--- Records for the task ---
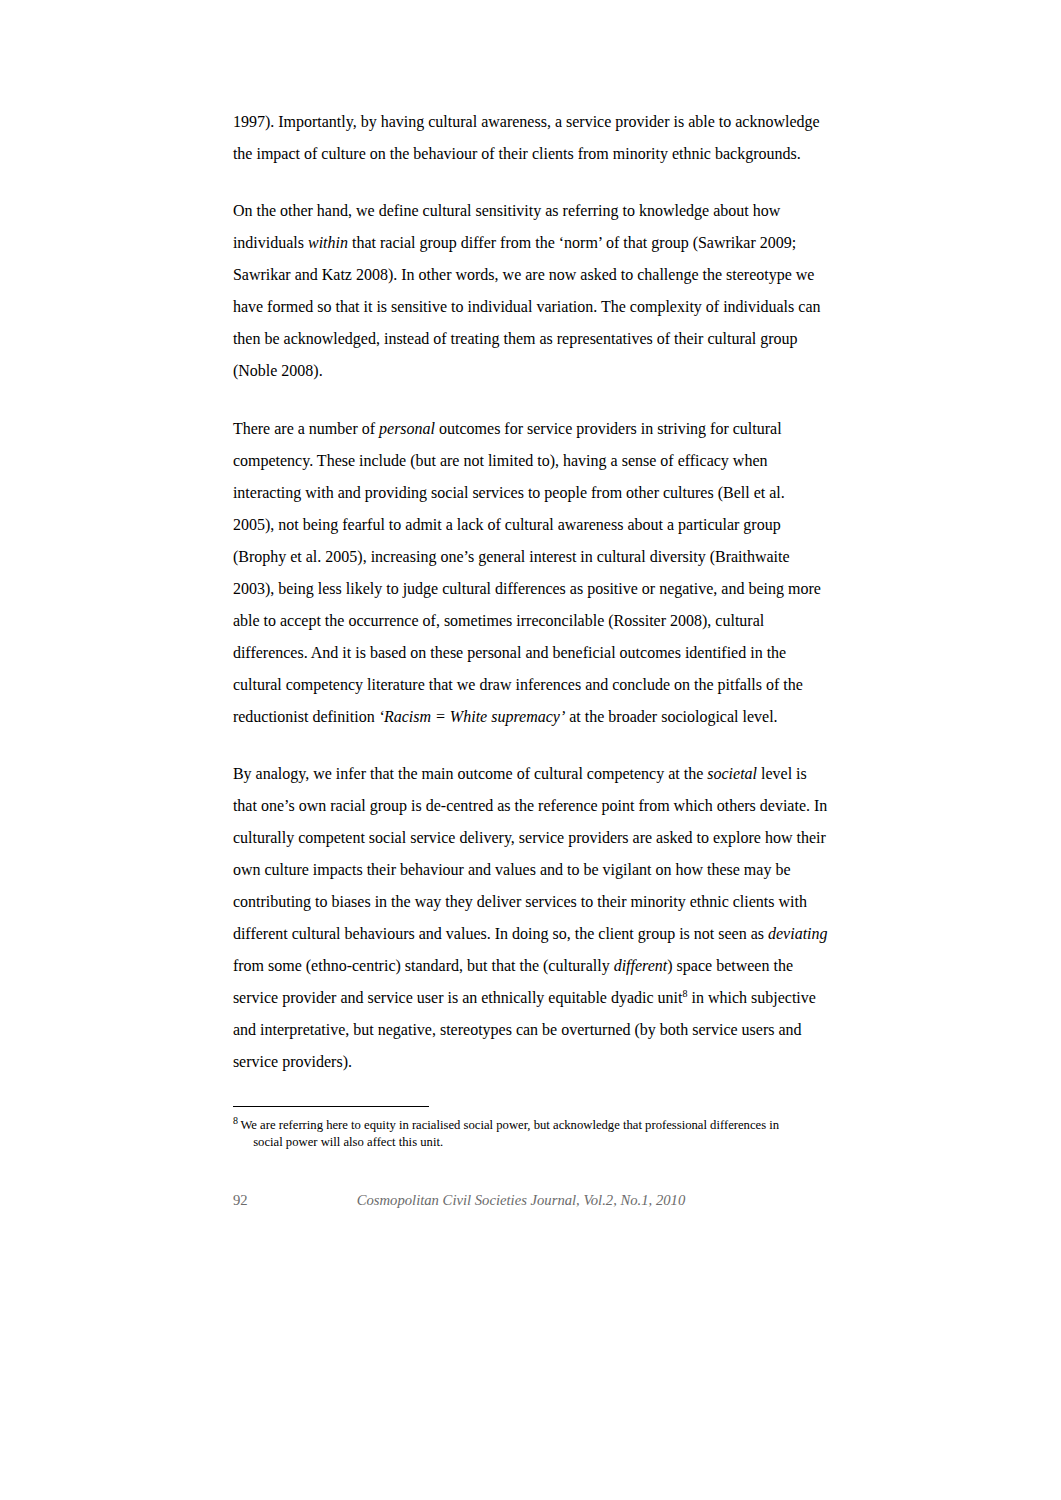1997). Importantly, by having cultural awareness, a service provider is able to acknowledge the impact of culture on the behaviour of their clients from minority ethnic backgrounds.
On the other hand, we define cultural sensitivity as referring to knowledge about how individuals within that racial group differ from the ‘norm’ of that group (Sawrikar 2009; Sawrikar and Katz 2008). In other words, we are now asked to challenge the stereotype we have formed so that it is sensitive to individual variation. The complexity of individuals can then be acknowledged, instead of treating them as representatives of their cultural group (Noble 2008).
There are a number of personal outcomes for service providers in striving for cultural competency. These include (but are not limited to), having a sense of efficacy when interacting with and providing social services to people from other cultures (Bell et al. 2005), not being fearful to admit a lack of cultural awareness about a particular group (Brophy et al. 2005), increasing one’s general interest in cultural diversity (Braithwaite 2003), being less likely to judge cultural differences as positive or negative, and being more able to accept the occurrence of, sometimes irreconcilable (Rossiter 2008), cultural differences. And it is based on these personal and beneficial outcomes identified in the cultural competency literature that we draw inferences and conclude on the pitfalls of the reductionist definition ‘Racism = White supremacy’ at the broader sociological level.
By analogy, we infer that the main outcome of cultural competency at the societal level is that one’s own racial group is de-centred as the reference point from which others deviate. In culturally competent social service delivery, service providers are asked to explore how their own culture impacts their behaviour and values and to be vigilant on how these may be contributing to biases in the way they deliver services to their minority ethnic clients with different cultural behaviours and values. In doing so, the client group is not seen as deviating from some (ethno-centric) standard, but that the (culturally different) space between the service provider and service user is an ethnically equitable dyadic unit8 in which subjective and interpretative, but negative, stereotypes can be overturned (by both service users and service providers).
8 We are referring here to equity in racialised social power, but acknowledge that professional differences in social power will also affect this unit.
92 Cosmopolitan Civil Societies Journal, Vol.2, No.1, 2010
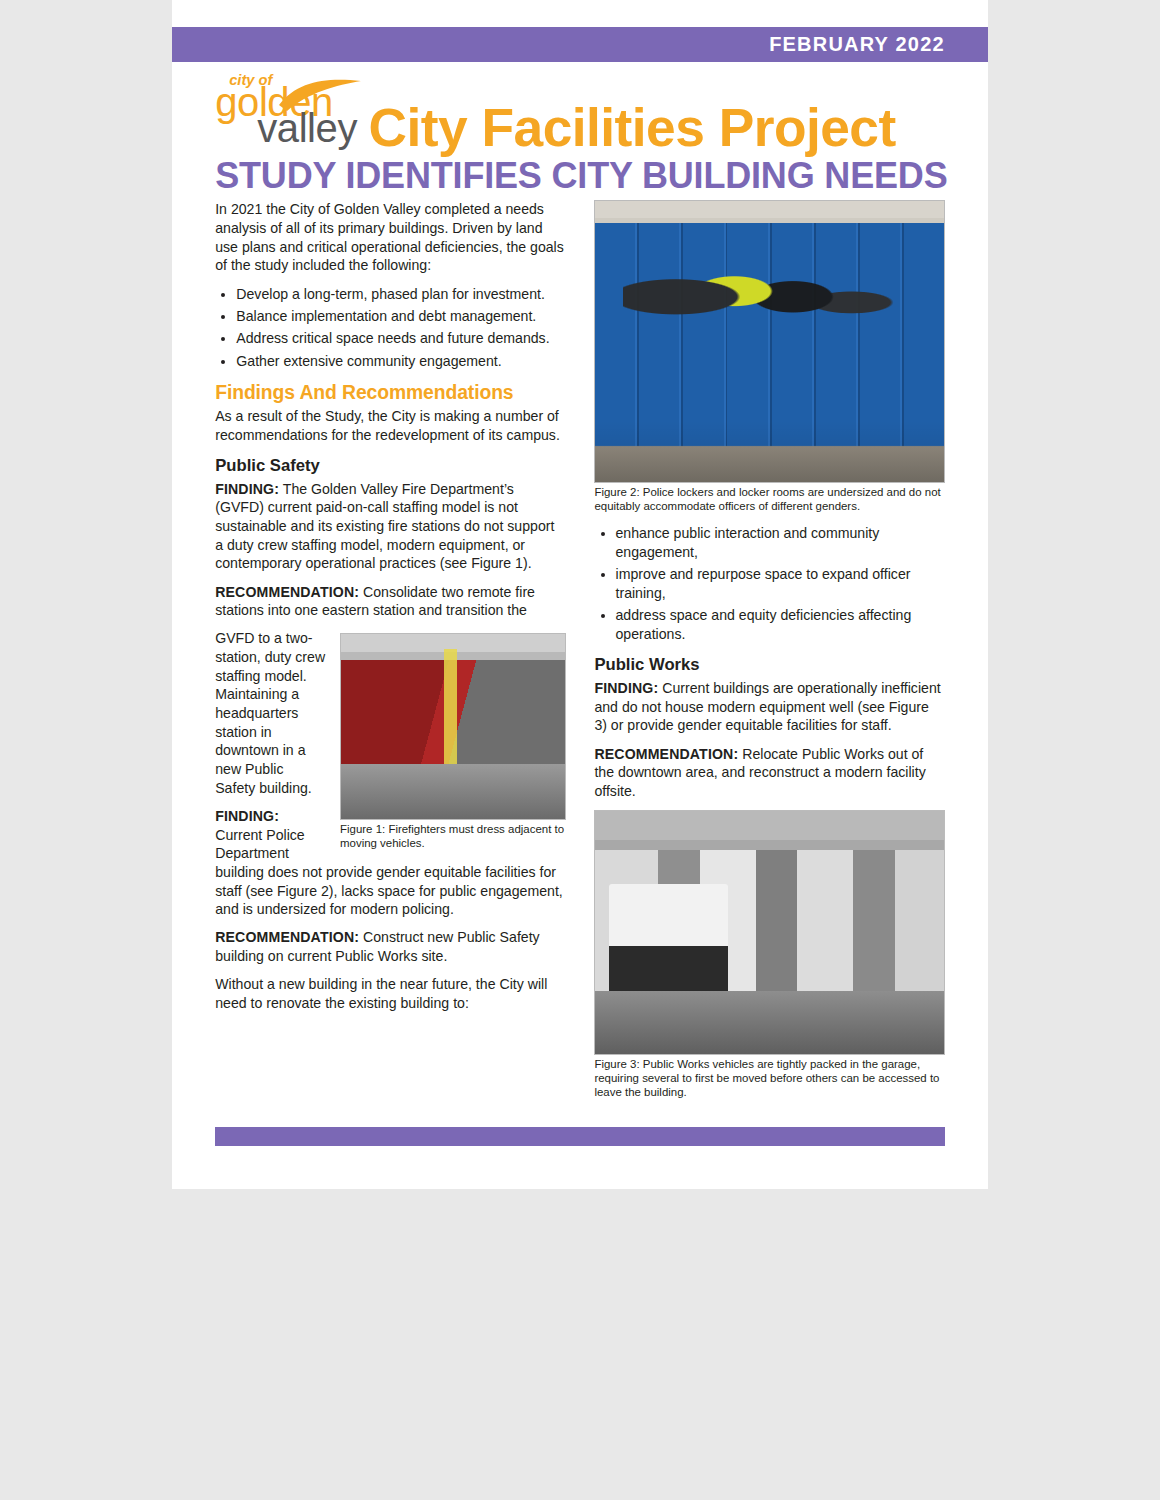FEBRUARY 2022
city of golden valley
City Facilities Project
STUDY IDENTIFIES CITY BUILDING NEEDS
In 2021 the City of Golden Valley completed a needs analysis of all of its primary buildings. Driven by land use plans and critical operational deficiencies, the goals of the study included the following:
Develop a long-term, phased plan for investment.
Balance implementation and debt management.
Address critical space needs and future demands.
Gather extensive community engagement.
Findings And Recommendations
As a result of the Study, the City is making a number of recommendations for the redevelopment of its campus.
Public Safety
FINDING: The Golden Valley Fire Department’s (GVFD) current paid-on-call staffing model is not sustainable and its existing fire stations do not support a duty crew staffing model, modern equipment, or contemporary operational practices (see Figure 1).
RECOMMENDATION: Consolidate two remote fire stations into one eastern station and transition the
Figure 1: Firefighters must dress adjacent to moving vehicles.
GVFD to a two-station, duty crew staffing model. Maintaining a headquarters station in downtown in a new Public Safety building.
FINDING: Current Police Department building does not provide gender equitable facilities for staff (see Figure 2), lacks space for public engagement, and is undersized for modern policing.
RECOMMENDATION: Construct new Public Safety building on current Public Works site.
Without a new building in the near future, the City will need to renovate the existing building to:
Figure 2: Police lockers and locker rooms are undersized and do not equitably accommodate officers of different genders.
enhance public interaction and community engagement,
improve and repurpose space to expand officer training,
address space and equity deficiencies affecting operations.
Public Works
FINDING: Current buildings are operationally inefficient and do not house modern equipment well (see Figure 3) or provide gender equitable facilities for staff.
RECOMMENDATION: Relocate Public Works out of the downtown area, and reconstruct a modern facility offsite.
Figure 3: Public Works vehicles are tightly packed in the garage, requiring several to first be moved before others can be accessed to leave the building.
---
• **The task**:
Transcribe the full listing above exactly as it stands, minus the pictures.

• **Written reply**:
1997). Importantly, by having cultural awareness, a service provider is able to acknowledge the impact of culture on the behaviour of their clients from minority ethnic backgrounds.
On the other hand, we define cultural sensitivity as referring to knowledge about how individuals within that racial group differ from the ‘norm’ of that group (Sawrikar 2009; Sawrikar and Katz 2008). In other words, we are now asked to challenge the stereotype we have formed so that it is sensitive to individual variation. The complexity of individuals can then be acknowledged, instead of treating them as representatives of their cultural group (Noble 2008).
There are a number of personal outcomes for service providers in striving for cultural competency. These include (but are not limited to), having a sense of efficacy when interacting with and providing social services to people from other cultures (Bell et al. 2005), not being fearful to admit a lack of cultural awareness about a particular group (Brophy et al. 2005), increasing one’s general interest in cultural diversity (Braithwaite 2003), being less likely to judge cultural differences as positive or negative, and being more able to accept the occurrence of, sometimes irreconcilable (Rossiter 2008), cultural differences. And it is based on these personal and beneficial outcomes identified in the cultural competency literature that we draw inferences and conclude on the pitfalls of the reductionist definition ‘Racism = White supremacy’ at the broader sociological level.
By analogy, we infer that the main outcome of cultural competency at the societal level is that one’s own racial group is de-centred as the reference point from which others deviate. In culturally competent social service delivery, service providers are asked to explore how their own culture impacts their behaviour and values and to be vigilant on how these may be contributing to biases in the way they deliver services to their minority ethnic clients with different cultural behaviours and values. In doing so, the client group is not seen as deviating from some (ethno-centric) standard, but that the (culturally different) space between the service provider and service user is an ethnically equitable dyadic unit8 in which subjective and interpretative, but negative, stereotypes can be overturned (by both service users and service providers).
8 We are referring here to equity in racialised social power, but acknowledge that professional differences in social power will also affect this unit.
92 Cosmopolitan Civil Societies Journal, Vol.2, No.1, 2010
FEBRUARY 2022
city of golden valley
City Facilities Project
STUDY IDENTIFIES CITY BUILDING NEEDS
In 2021 the City of Golden Valley completed a needs analysis of all of its primary buildings. Driven by land use plans and critical operational deficiencies, the goals of the study included the following:
Develop a long-term, phased plan for investment.
Balance implementation and debt management.
Address critical space needs and future demands.
Gather extensive community engagement.
Findings And Recommendations
As a result of the Study, the City is making a number of recommendations for the redevelopment of its campus.
Public Safety
FINDING: The Golden Valley Fire Department’s (GVFD) current paid-on-call staffing model is not sustainable and its existing fire stations do not support a duty crew staffing model, modern equipment, or contemporary operational practices (see Figure 1).
RECOMMENDATION: Consolidate two remote fire stations into one eastern station and transition the
Figure 1: Firefighters must dress adjacent to moving vehicles.
GVFD to a two-station, duty crew staffing model. Maintaining a headquarters station in downtown in a new Public Safety building.
FINDING: Current Police Department building does not provide gender equitable facilities for staff (see Figure 2), lacks space for public engagement, and is undersized for modern policing.
RECOMMENDATION: Construct new Public Safety building on current Public Works site.
Without a new building in the near future, the City will need to renovate the existing building to:
Figure 2: Police lockers and locker rooms are undersized and do not equitably accommodate officers of different genders.
enhance public interaction and community engagement,
improve and repurpose space to expand officer training,
address space and equity deficiencies affecting operations.
Public Works
FINDING: Current buildings are operationally inefficient and do not house modern equipment well (see Figure 3) or provide gender equitable facilities for staff.
RECOMMENDATION: Relocate Public Works out of the downtown area, and reconstruct a modern facility offsite.
Figure 3: Public Works vehicles are tightly packed in the garage, requiring several to first be moved before others can be accessed to leave the building.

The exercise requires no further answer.